■ **Instructions for the task**
Return, from the lines below, each one that includes the word "Milyoner".

(Extracted page text data)
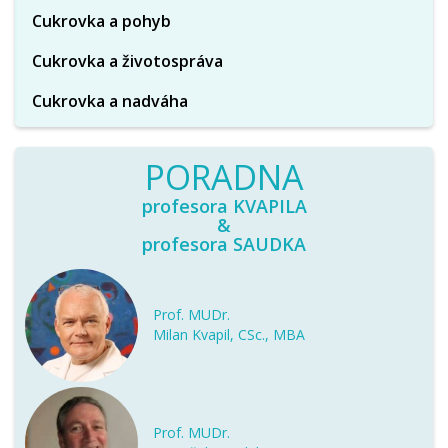
Cukrovka a pohyb
Cukrovka a životospráva
Cukrovka a nadváha
PORADNA
profesora KVAPILA
&
profesora SAUDKA
Prof. MUDr.
Milan Kvapil, CSc., MBA
Prof. MUDr.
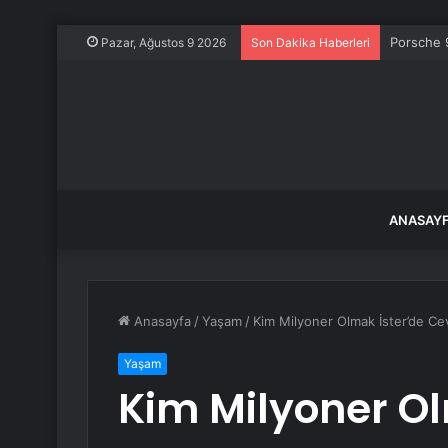
Porsche 9
Pazar, Ağustos 9 2026
Son Dakika Haberleri
ANASAY
Anasayfa
/
Yaşam
/
Kim Milyoner Olmak İster’de Cev
Yaşam
Kim Milyoner Ol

■ **Solution to this problem**
Kim Milyoner Olmak İster’de Cev
Kim Milyoner Ol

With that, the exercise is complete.